There once was a day in the history books of console gaming that all of the biggest, baddest, and most beautiful games available were turn-based RPGs. Of course the Final Fantasy games or my all-time favorite in The Legend of Dragoon on the PS1 come to mind, but even before that.
Chrono Trigger is an all-time classic and Dragon Quest née Warrior has been around since the NES days. What happened then, once the PS2 was put to rest, that caused such a dramatic shift away from turn-based gaming? I understand the appeal of real-time combat; I love Skyrim and The Witcher just as much as anybody, but nothing truly compares to expertly crafted and perfectly paced turn-based RPGs.
You could easily put a lot of the blame on gamers as a whole. While it isn’t always true, it just so happens that a lot of the time “voting with your wallet” is a real thing. You can complain all you want about yearly releases for Assassin’s Creed, Call of Duty, Madden, and tons of other iterative franchises, but as long as people keep buying them, developers and publishers will keep churning them out.
Gore, realism, and action have been the highlights of the past near-decade of console gaming; while I do in fact enjoy my Uncharted Gears of Halo Duty just as much as the next guy, I wish someone would use a Phoenix Down to revive the genre of my childhood.
A lot of developers are making effort in this regard, but not always in the ways that I want. The PSP, DS, and 3DS are absolutely littered with remakes, re-releases, and standalone turn-based RPGs – truly enough to keep you busy for years and years. With a Vita, all of its games and the PSP’s vast digital library are suddenly at your fingertips. You can also surely find thousands of free-to-play, open-source, or indie projects across a multitude of PC gaming channels, but what about the big-budget epic console adventures?
With this most recent generation of consoles, the technology is riper than ever. When CG really found its footing on the PS1, RPGs were able to tell stories unlike ever before. Now, consoles like the PS4 and Xbox One can create some of the most breathtakingly believable worlds and emotional characters – unlike anything we’ve seen before. The potential for dual screen play (PS4/Vita and Wii U/Gamepad) creates a great dynamic that would alleviate some of the pains of couch surfing while you grind. Cloud saving or remote play between the Vita and PS4 allows me to access the game from essentially anywhere.
For more modern and relevant examples, the Final Fantasy XIII trilogy, while good in its own right, hardly even consists of any turn-based gameplay elements at all, especially in the third installment.

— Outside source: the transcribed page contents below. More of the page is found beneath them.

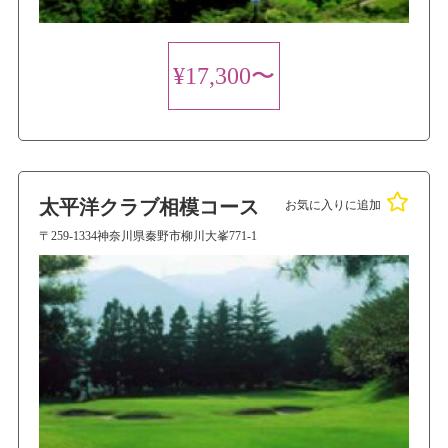
¥17,300〜
太平洋クラブ相模コース
お気に入りに追加
〒259-1334神奈川県秦野市柳川大峯771-1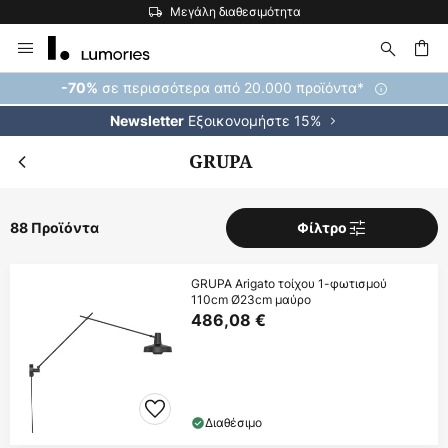
Η μεγαλύτερη επιλογή εμπορικών σημάτων στην Ευρώπη
Μετάβαση
στο
περιεχόμενο
ήτηση
σε περισσότερα από 20.000 προϊόντα*
-70%
Εξοικονομήστε 15%
Newsletter
GRUPA
88 Προϊόντα
Φίλτρο
GRUPA Arigato τοίχου 1-φωτισμού
110cm Ø23cm μαύρο
486,08 €
Διαθέσιμο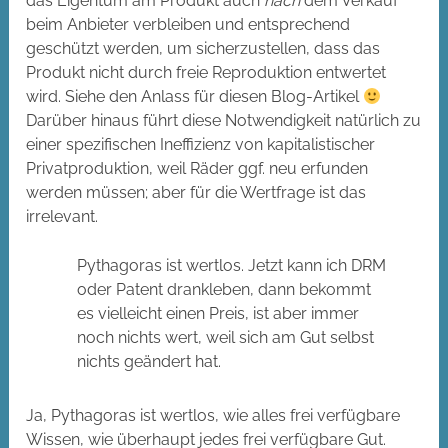
das Eigentum am Produkt auch
nach
dem Verkauf
beim Anbieter verbleiben und entsprechend
geschützt werden, um sicherzustellen, dass das
Produkt nicht durch freie Reproduktion entwertet
wird. Siehe den Anlass für diesen Blog-Artikel
Darüber hinaus führt diese Notwendigkeit natürlich zu
einer spezifischen Ineffizienz von kapitalistischer
Privatproduktion, weil Räder ggf. neu erfunden
werden müssen; aber für die Wertfrage ist das
irrelevant.
Pythagoras ist wertlos. Jetzt kann ich DRM
oder Patent drankleben, dann bekommt
es vielleicht einen Preis, ist aber immer
noch nichts wert, weil sich am Gut selbst
nichts geändert hat.
Ja, Pythagoras ist wertlos, wie alles frei verfügbare
Wissen, wie überhaupt jedes frei verfügbare Gut.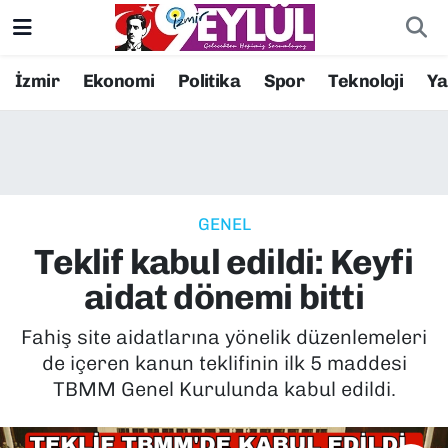
Resmi İlanlar
Konak Nöbetçi Eczaneler
İzmir
Ekonomi
Politika
Spor
Teknoloji
Y
BİLİM
Konak Hava Durumu
DÜNYA
Konak Trafik Yoğunluk Haritası
GENEL
EĞİTİM
Süper Lig Puan Durumu ve Fikstür
Teklif kabul edildi: Keyfi
EKONOMİ
Tüm Manşetler
aidat dönemi bitti
KÜLTÜR SANAT
Son Dakika Haberleri
Fahiş site aidatlarına yönelik düzenlemeleri
de içeren kanun teklifinin ilk 5 maddesi
MAGAZİN
Haber Arşivi
TBMM Genel Kurulunda kabul edildi.
POLİTİKA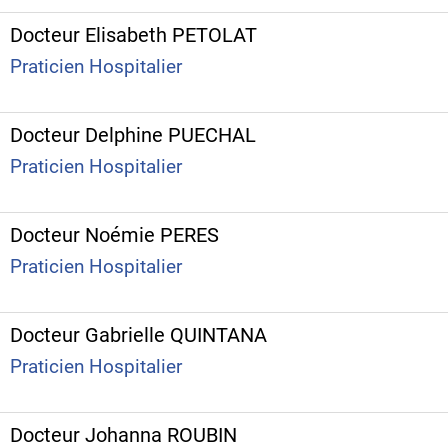
Docteur Elisabeth PETOLAT
Praticien Hospitalier
Docteur Delphine PUECHAL
Praticien Hospitalier
Docteur Noémie PERES
Praticien Hospitalier
Docteur Gabrielle QUINTANA
Praticien Hospitalier
Docteur Johanna ROUBIN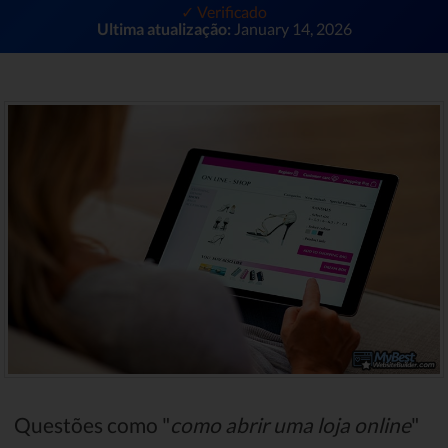
✓ Verificado
Ultima atualização:
January 14, 2026
Questões como "
como abrir uma loja online
"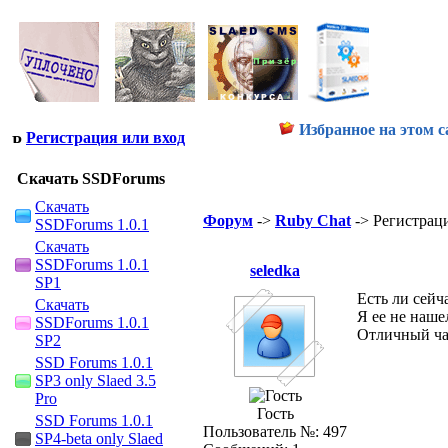
Избранное на этом с
Регистрация или вход
Скачать SSDForums
Скачать
Форум
->
Ruby Chat
-> Регистрац
SSDForums 1.0.1
Скачать
SSDForums 1.0.1
seledka
SP1
Есть ли сейч
Скачать
Я ее не нашел
SSDForums 1.0.1
Отличный чат
SP2
SSD Forums 1.0.1
SP3 only Slaed 3.5
Pro
Гость
SSD Forums 1.0.1
Пользователь №: 497
SP4-beta only Slaed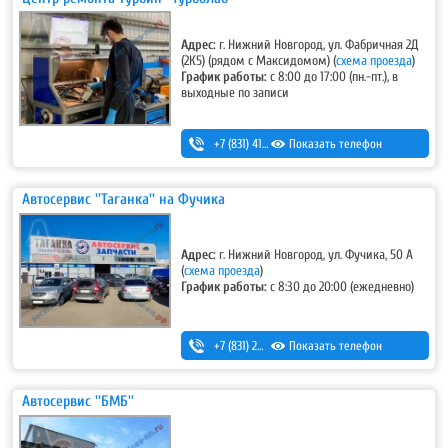
Адрес:
г. Нижний Новгород, ул. Фабричная 2Д
(2К5)
(рядом с Максидомом) (
схема проезда
)
График работы:
с 8:00 до 17:00 (пн.-пт.), в
выходные по записи
+7 (831) 410-54-20
Показать телефон
,
+7 (930) 276-66-03
,
+7 (831) 215-30-70
Автосервис ''Таганка'' на Фучика
Адрес:
г. Нижний Новгород, ул. Фучика, 50 А
(
схема проезда
)
График работы:
с 8:30 до 20:00 (ежедневно)
+7 (831) 256-85-42
Показать телефон
,
+7 (831) 256-12-73
Автосервис ''БМБ''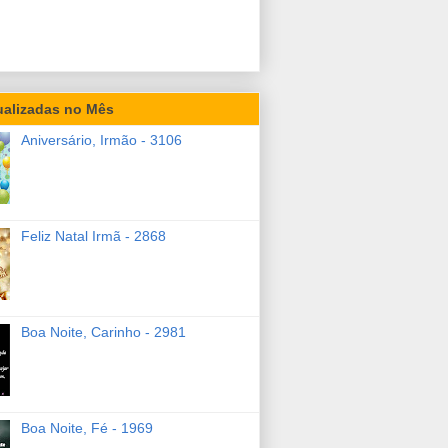
ualizadas no Mês
Aniversário, Irmão - 3106
Feliz Natal Irmã - 2868
Boa Noite, Carinho - 2981
Boa Noite, Fé - 1969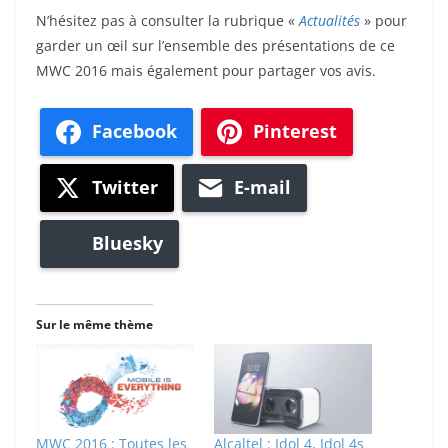
N’hésitez pas à consulter la rubrique «
Actualités
» pour
garder un œil sur l’ensemble des présentations de ce
MWC 2016 mais également pour partager vos avis.
Facebook
Pinterest
Twitter
E-mail
Bluesky
Sur le même thème
MWC 2016 : Toutes les
Alcaltel : Idol 4, Idol 4s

As the grandfather of the genre moves further and further away from the systems it helped popularize, a definitive void has arisen in its place. Dragon Quest IX is a brilliant game – but it’s a DS exclusive. Dragon Quest VIII was all the way back on the PS2 and now Dragon Quest X is an MMO. Trust me, I’m all for evolution, but what’s a guy got to do to get his AAA turn-based RPG fix these days?
Thankfully, all hope isn’t lost. Publishers like Ubisoft aren’t afraid to give fans what they want, as the stellar South Park: Stick of Truth is not only hilariously entertaining, but a damn fine turn-based romp in its own right. The upcoming Child of Light that utilizes the same framework engine as their revitalized Rayman games looks truly breathtaking. Recently, Bravely Default on the 3DS has received tremendous critical and fan acclaim, much to the surprise of even Square themselves.
Sometimes gambles pay off, but other times they don’t. With a respected publisher like Ubisoft leading the way and renewed interest from the genre’s forefather at hand, we might be in for a bit of a gaming renaissance. Two RPG gambles last generation from Mistwalker in the form of Blue Dragon and Lost Odyssey on the Xbox 360 failed to be the smash hits they were planned to be, but cult followings have often proven to be very powerful mediums – just ask Team Ico and Operation Rainfall.